Sunday, December 15, 2019

Help! I want to change my life. Im ready. (Long post)

Im venting a little but ultimately, just want to get the best advice on where to begin. Almost 4 years ago, i had my beautiful baby girl. I have loved being a Momma and have just recently returned to work during the evenings. Before pregnancy, i was fit, had a healthy mind and had lots of friends. A lot has happened since. Let me bullet it all from where it began to where im at now.. - while pregnant, I ended up with bad mommy brain, gestational diabetes, and preeclampsia. I went to term and delivered via c section. Ultimately i was given a clean bill of health when it was over. - I ended up with Postpartum depression and anxiety. So it made it hard to recover physically and mentally regardless of how hard i tried to bounce back. - I gained and gained and only maintained the baby weight during this time. - at 1 year, my spouse got a job that moved us to our dream city. We were starting over in a new place and As excited as i was, i still continued to struggle with my personal issues. - Then my spouse got sick and after almost 16 months of Dr visits and being a caregiver to my best friend and daughter, thousands in med debt, we finally found out it was autoimmune. So i stepped up more in the stay at home mom role but i still battled with my burden and lacked self care. - About a year and a half ago i got a good dr and i finally made it out of depression and am stable. I feel ready to make changes and build confidence. - 4 months ago, i returned to working part time in the evenings during the week..

So as of right now, im struggling to get my life to keep moving forward so i can succeed at the 3 most important things to me. Getting back to being fit (being a positive example to my daughter while doing so). Having a healthy schedule and healthy family nutrition. And making friendsfor myself and my daughter to start building support so i dont feel.. like all i am is just mom.

I got us a few months to the local YMCA so i can start working out and i dont feel guilty because my daughter can play in their kids zone while i work out. Part of me wishes she could be in preschool but we just dont qualify for assistance so it leaves us with the high costs and we cant take on that expense.
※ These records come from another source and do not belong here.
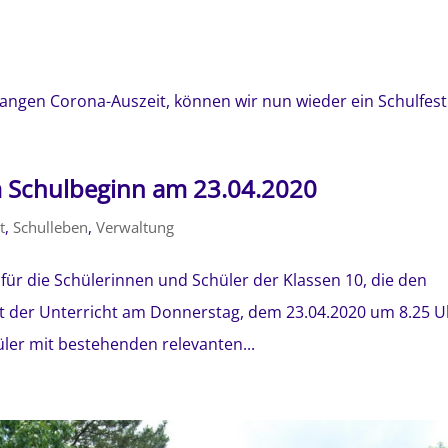
 langen Corona-Auszeit, können wir nun wieder ein Schulfest.
m Schulbeginn am 23.04.2020
t
,
Schulleben
,
Verwaltung
 für die Schülerinnen und Schüler der Klassen 10, die den
t der Unterricht am Donnerstag, dem 23.04.2020 um 8.25 U
üler mit bestehenden relevanten...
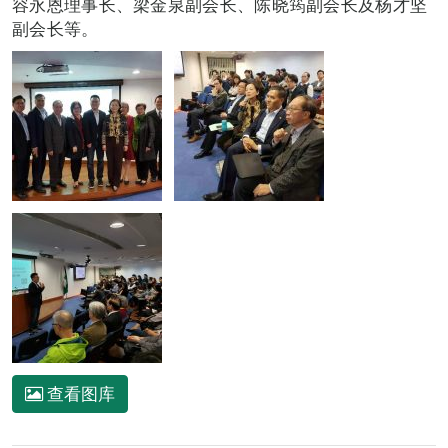
容永恩理事长、梁金泉副会长、陈晓筠副会长及杨才坚
副会长等。
查看图库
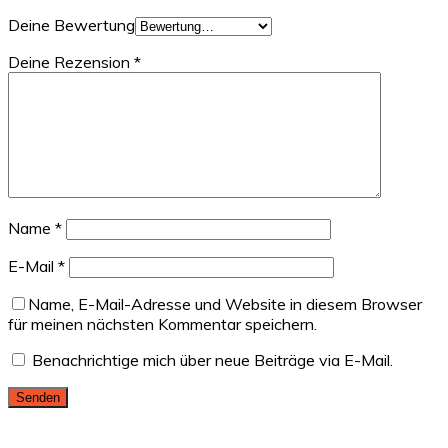
Deine Bewertung
Deine Rezension
*
Name
*
E-Mail
*
Name, E-Mail-Adresse und Website in diesem Browser
für meinen nächsten Kommentar speichern.
Benachrichtige mich über neue Beiträge via E-Mail.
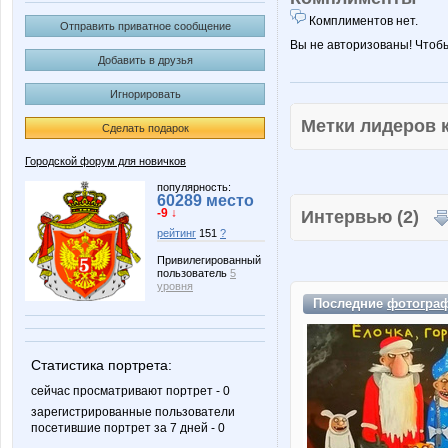
Комплиментов нет.
Отправить приватное сообщение
Вы не авторизованы! Чтоб
Добавить в друзья
Игнорировать
Метки лидеров
Сделать подарок
Городской форум для новичков
популярность:
60289 место
-9 ↓
Интервью (2)
рейтинг
151
?
Привилегированный
пользователь
5
уровня
Последние
фотогра
Статистика портрета:
сейчас просматривают портрет - 0
зарегистрированные пользователи
посетившие портрет за 7 дней - 0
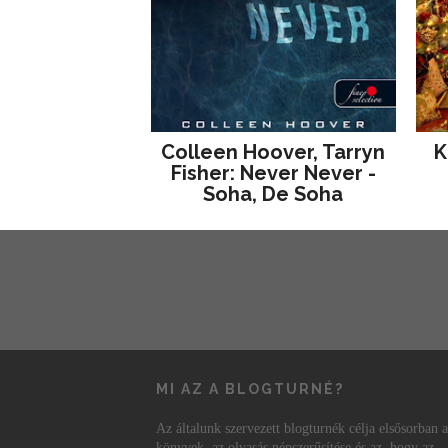
Colleen Hoover, Tarryn
K
Fisher: Never Never -
Soha, De Soha
MI AZ A BLOGTURNÉ?
Az általunk szervezett blogturnék célja elsősorban a
könyvek, az olvasás népszerűsítése és az, hogy az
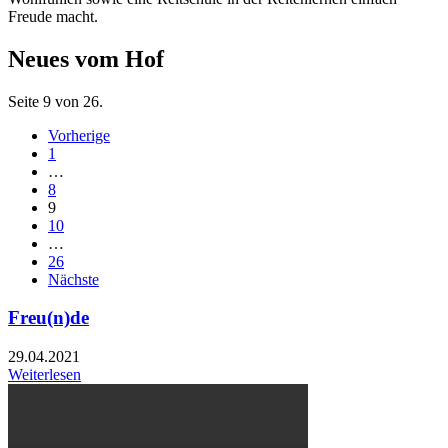
Freude macht.
Neues vom Hof
Seite 9 von 26.
Vorherige
1
…
8
9
10
…
26
Nächste
Freu(n)de
29.04.2021
Weiterlesen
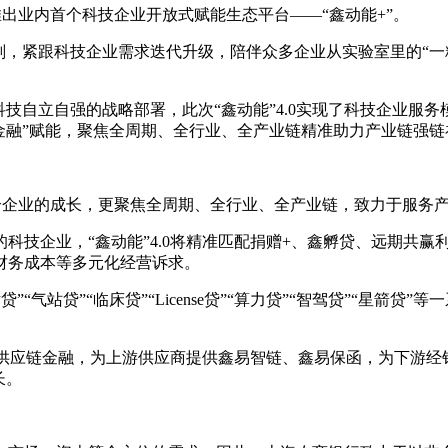
步推出业内首个科技企业开放式赋能生态平台——“鑫动能+”。
划，紧跟科技企业需求迭代升级，陪伴众多企业从实验室里的“一粒
技自立自强的战略部署，此次“鑫动能”4.0实现了科技企业服务
+非金融”赋能，聚焦全周期、全行业、全产业链精准助力产业链强
关注单个企业的成长，更聚焦全周期、全行业、全产业链，致力于服
科技企业，“鑫动能”4.0将精准匹配捐赠+、鑫孵贷、远期共
财务成本等多元化经营诉求。
”“气站贷”“临床贷”“License贷”“算力贷”“智驾贷”“星
化的供应链金融，为上游供应商提供鑫易智链、鑫易保函，为下游
长。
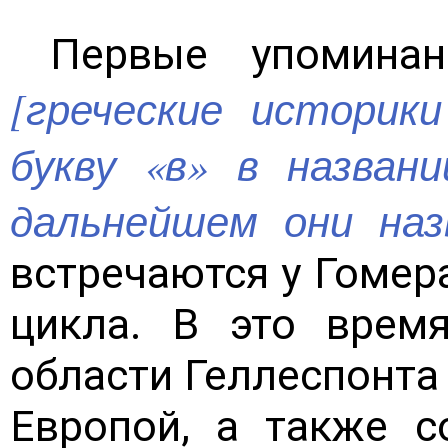
Первые упоминан
[греческие историк
букву
«в»
в названи
дальнейшем они наз
встречаются у Гомера
цикла. В это врем
области Геллеспонта
Европой, а также с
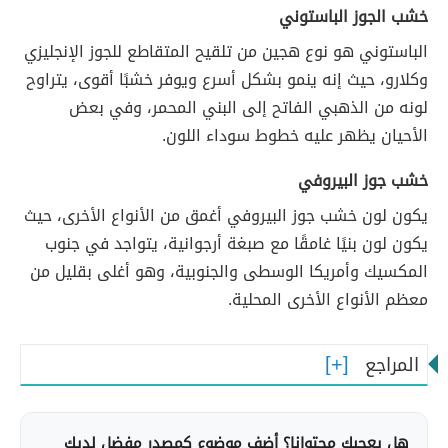
خشب الجوز الباستوني
الباستوني هو نوع هجين من تلقيح المتقاطع للجوز الإنجليزي
وكلارو، حيث إنه ينمو بشكل أسرع ويوفر خشبًا أقوى، يتراوح
لونه من الذهبي الفاتح إلى البني المحمر، وفي بعض
الأحيان يظهر عليه خطوط سوداء اللون.
خشب جوز البيروفي
يكون لون خشب جوز البيروفي أغمق من الأنواع الأخرى، حيث
يكون لون بنيًا غامقًا مع صبغة أرجوانية، يتواجد في جنوب
المكسيك وأمريكا الوسطى والجنوبية، وهو أغلى بقليل من
معظم الأنواع الأخرى المحلية.
المراجع
هل يعجبك محتوانا؟ أضف موضوع كمصدر مفضل لديك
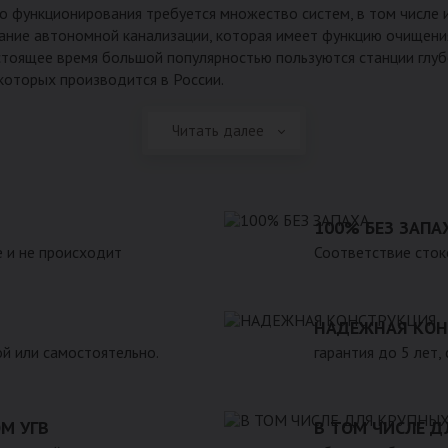
го функционирования требуется множество систем, в том числе 
вание автономной канализации, которая имеет функцию очищени
стоящее время большой популярностью пользуются станции глу
 которых производится в России.
Читать далее
100% БЕЗ ЗАПА
 и не происходит
Соответствие сток
НАДЕЖНАЯ КОН
ой или самостоятельно.
гарантия до 5 лет,
М УГВ
В ТОМ ЧИСЛЕ Д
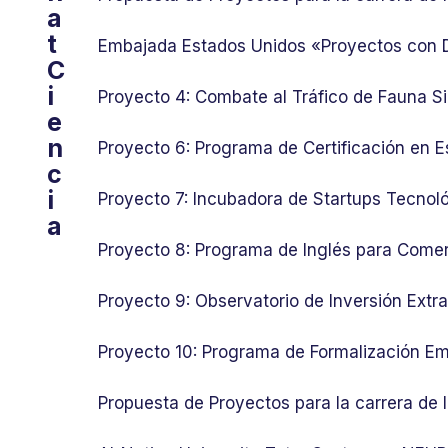
a
t
Embajada Estados Unidos «Proyectos con
C
i
Proyecto 4: Combate al Tráfico de Fauna Si
e
n
Proyecto 6: Programa de Certificación en E
c
i
Proyecto 7: Incubadora de Startups Tecnol
a
Proyecto 8: Programa de Inglés para Comer
Proyecto 9: Observatorio de Inversión Ext
Proyecto 10: Programa de Formalización Em
Propuesta de Proyectos para la carrera de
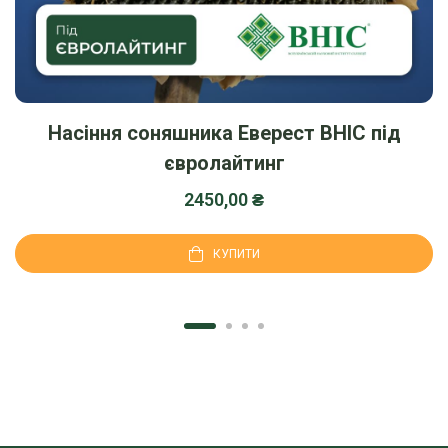
Насіння соняшника Еверест ВНІС під
євролайтинг
2450,00
₴
КУПИТИ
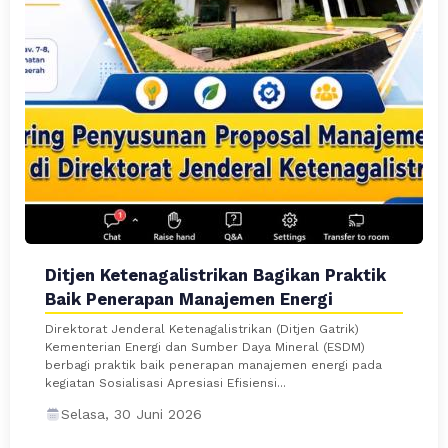
Ditjen Ketenagalistrikan Bagikan Praktik
Baik Penerapan Manajemen Energi
Direktorat Jenderal Ketenagalistrikan (Ditjen Gatrik)
Kementerian Energi dan Sumber Daya Mineral (ESDM)
berbagi praktik baik penerapan manajemen energi pada
kegiatan Sosialisasi Apresiasi Efisiensi...
Selasa, 30 Juni 2026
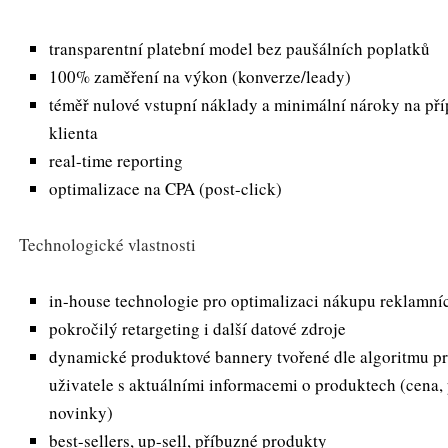
transparentní platební model bez paušálních poplatků
100% zaměření na výkon (konverze/leady)
téměř nulové vstupní náklady a minimální nároky na pří
klienta
real-time reporting
optimalizace na CPA (post-click)
Technologické vlastnosti
in-house technologie pro optimalizaci nákupu reklamní
pokročilý retargeting i další datové zdroje
dynamické produktové bannery tvořené dle algoritmu p
uživatele s aktuálními informacemi o produktech (cena, p
novinky)
best-sellers, up-sell, příbuzné produkty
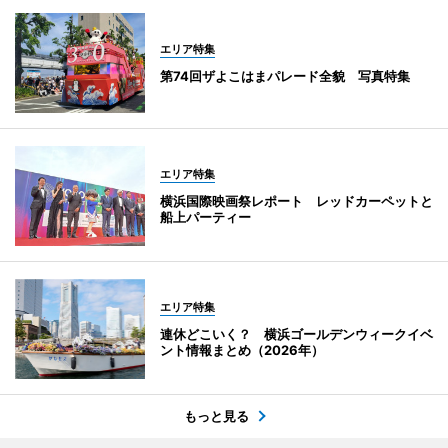
エリア特集
第74回ザよこはまパレード全貌 写真特集
エリア特集
横浜国際映画祭レポート レッドカーペットと
船上パーティー
エリア特集
連休どこいく？ 横浜ゴールデンウィークイベ
ント情報まとめ（2026年）
もっと見る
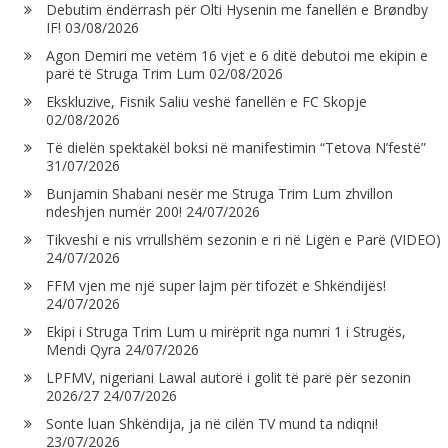
Debutim ëndërrash për Olti Hysenin me fanellën e Brøndby
IF!
03/08/2026
Agon Demiri me vetëm 16 vjet e 6 ditë debutoi me ekipin e
parë të Struga Trim Lum
02/08/2026
Ekskluzive, Fisnik Saliu veshë fanellën e FC Skopje
02/08/2026
Të dielën spektakël boksi në manifestimin “Tetova N’festë”
31/07/2026
Bunjamin Shabani nesër me Struga Trim Lum zhvillon
ndeshjen numër 200!
24/07/2026
Tikveshi e nis vrrullshëm sezonin e ri në Ligën e Parë (VIDEO)
24/07/2026
FFM vjen me një super lajm për tifozët e Shkëndijës!
24/07/2026
Ekipi i Struga Trim Lum u mirëprit nga numri 1 i Strugës,
Mendi Qyra
24/07/2026
LPFMV, nigeriani Lawal autorë i golit të parë për sezonin
2026/27
24/07/2026
Sonte luan Shkëndija, ja në cilën TV mund ta ndiqni!
23/07/2026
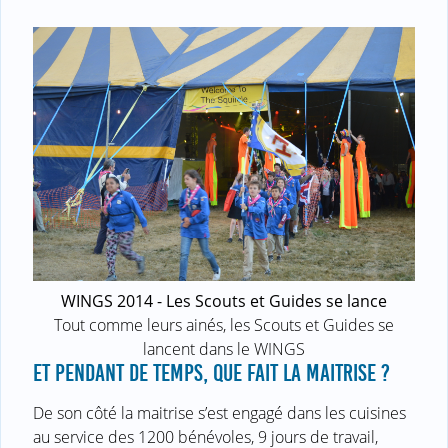
WINGS 2014 - Les Scouts et Guides se lance
Tout comme leurs ainés, les Scouts et Guides se
lancent dans le WINGS
ET PENDANT DE TEMPS, QUE FAIT LA MAITRISE ?
De son côté la maitrise s’est engagé dans les cuisines
au service des 1200 bénévoles, 9 jours de travail,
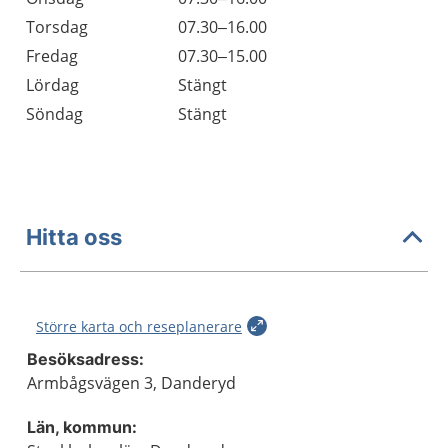
Torsdag
07.30–16.00
Fredag
07.30–15.00
Lördag
Stängt
Söndag
Stängt
Hitta oss
Större karta och reseplanerare
Besöksadress:
Armbågsvägen 3, Danderyd
Län, kommun:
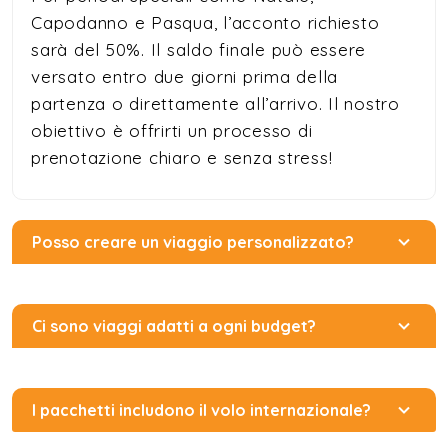
Capodanno e Pasqua, l’acconto richiesto
sarà del 50%. Il saldo finale può essere
versato entro due giorni prima della
partenza o direttamente all’arrivo. Il nostro
obiettivo è offrirti un processo di
prenotazione chiaro e senza stress!
Posso creare un viaggio personalizzato?
Ci sono viaggi adatti a ogni budget?
I pacchetti includono il volo internazionale?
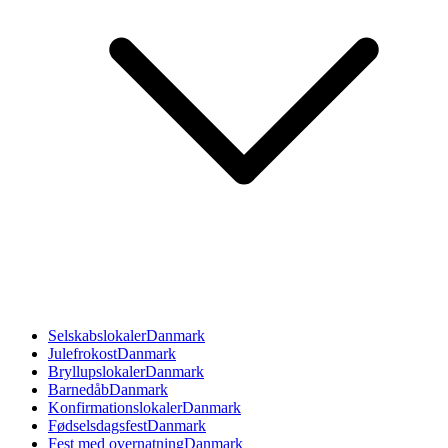
Selskabslokaler
Danmark
Julefrokost
Danmark
Bryllupslokaler
Danmark
Barnedåb
Danmark
Konfirmationslokaler
Danmark
Fødselsdagsfest
Danmark
Fest med overnatning
Danmark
So the ymca will have to do and besides that she is with me until i go to work after dinner.

I feel like i am a good cook. Although I admit i really need to be better at planning and prep to avoid last minute stress and to balance out our nutrition. My family has unique eating habits.. Im pescatarian, my spouse eats meat but also is a big snacker and loves sweets, and my daughter is vegetarian. (She eats eggs and drinks milk but just doesnt eat meat or fish).

I used to run track in college. Im very athletic but because of my weight at the moment it makes it hard to remember what any of the things i used to do for working out, feel like..

So as of today, i am 5’1 tall 185 lbs I can ride a stationary bike for 45 minutes aerobic intervals.

I am hoping for advice.. or relation. Maybe be part of a community where i feel like i can hold myself accountable. Most of all.. i really hope you guys can help me organize all of this. Because as long as my post is (sorry) i have a hard time sorting through and organizing all of this to be consistent and feel like i can maintain this new routine, weight loss, and commitment to being a better and healthier me. For myself and for my daughter.